» Available data
════

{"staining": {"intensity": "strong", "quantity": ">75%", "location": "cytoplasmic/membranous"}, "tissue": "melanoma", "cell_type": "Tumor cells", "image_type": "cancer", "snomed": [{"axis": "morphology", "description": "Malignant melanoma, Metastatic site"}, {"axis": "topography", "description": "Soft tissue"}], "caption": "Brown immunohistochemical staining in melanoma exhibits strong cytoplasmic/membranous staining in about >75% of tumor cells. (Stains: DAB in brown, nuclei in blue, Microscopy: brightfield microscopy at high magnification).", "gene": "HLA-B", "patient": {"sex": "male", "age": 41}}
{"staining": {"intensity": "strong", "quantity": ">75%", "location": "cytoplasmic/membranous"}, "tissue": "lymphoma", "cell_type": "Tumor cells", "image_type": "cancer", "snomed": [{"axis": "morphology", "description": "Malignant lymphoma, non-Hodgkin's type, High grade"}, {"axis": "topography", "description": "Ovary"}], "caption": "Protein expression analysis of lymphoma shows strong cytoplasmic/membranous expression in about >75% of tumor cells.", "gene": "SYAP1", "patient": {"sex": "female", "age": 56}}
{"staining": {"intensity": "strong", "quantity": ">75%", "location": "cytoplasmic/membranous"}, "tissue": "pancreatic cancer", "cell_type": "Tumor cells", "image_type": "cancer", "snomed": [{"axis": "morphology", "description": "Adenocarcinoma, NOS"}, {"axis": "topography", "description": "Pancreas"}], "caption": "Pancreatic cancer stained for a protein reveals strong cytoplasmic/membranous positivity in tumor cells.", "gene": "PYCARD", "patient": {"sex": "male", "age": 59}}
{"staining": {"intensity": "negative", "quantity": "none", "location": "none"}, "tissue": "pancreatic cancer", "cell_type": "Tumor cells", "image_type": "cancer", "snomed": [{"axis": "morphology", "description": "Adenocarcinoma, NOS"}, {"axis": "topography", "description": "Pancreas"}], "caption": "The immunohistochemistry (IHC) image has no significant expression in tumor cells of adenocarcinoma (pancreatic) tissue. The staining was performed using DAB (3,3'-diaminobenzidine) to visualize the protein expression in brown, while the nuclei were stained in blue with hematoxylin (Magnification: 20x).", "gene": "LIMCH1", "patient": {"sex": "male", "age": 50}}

════

» Requirement
Please give back the listing in full; each line must match exactly.

» Reply
{"staining": {"intensity": "strong", "quantity": ">75%", "location": "cytoplasmic/membranous"}, "tissue": "melanoma", "cell_type": "Tumor cells", "image_type": "cancer", "snomed": [{"axis": "morphology", "description": "Malignant melanoma, Metastatic site"}, {"axis": "topography", "description": "Soft tissue"}], "caption": "Brown immunohistochemical staining in melanoma exhibits strong cytoplasmic/membranous staining in about >75% of tumor cells. (Stains: DAB in brown, nuclei in blue, Microscopy: brightfield microscopy at high magnification).", "gene": "HLA-B", "patient": {"sex": "male", "age": 41}}
{"staining": {"intensity": "strong", "quantity": ">75%", "location": "cytoplasmic/membranous"}, "tissue": "lymphoma", "cell_type": "Tumor cells", "image_type": "cancer", "snomed": [{"axis": "morphology", "description": "Malignant lymphoma, non-Hodgkin's type, High grade"}, {"axis": "topography", "description": "Ovary"}], "caption": "Protein expression analysis of lymphoma shows strong cytoplasmic/membranous expression in about >75% of tumor cells.", "gene": "SYAP1", "patient": {"sex": "female", "age": 56}}
{"staining": {"intensity": "strong", "quantity": ">75%", "location": "cytoplasmic/membranous"}, "tissue": "pancreatic cancer", "cell_type": "Tumor cells", "image_type": "cancer", "snomed": [{"axis": "morphology", "description": "Adenocarcinoma, NOS"}, {"axis": "topography", "description": "Pancreas"}], "caption": "Pancreatic cancer stained for a protein reveals strong cytoplasmic/membranous positivity in tumor cells.", "gene": "PYCARD", "patient": {"sex": "male", "age": 59}}
{"staining": {"intensity": "negative", "quantity": "none", "location": "none"}, "tissue": "pancreatic cancer", "cell_type": "Tumor cells", "image_type": "cancer", "snomed": [{"axis": "morphology", "description": "Adenocarcinoma, NOS"}, {"axis": "topography", "description": "Pancreas"}], "caption": "The immunohistochemistry (IHC) image has no significant expression in tumor cells of adenocarcinoma (pancreatic) tissue. The staining was performed using DAB (3,3'-diaminobenzidine) to visualize the protein expression in brown, while the nuclei were stained in blue with hematoxylin (Magnification: 20x).", "gene": "LIMCH1", "patient": {"sex": "male", "age": 50}}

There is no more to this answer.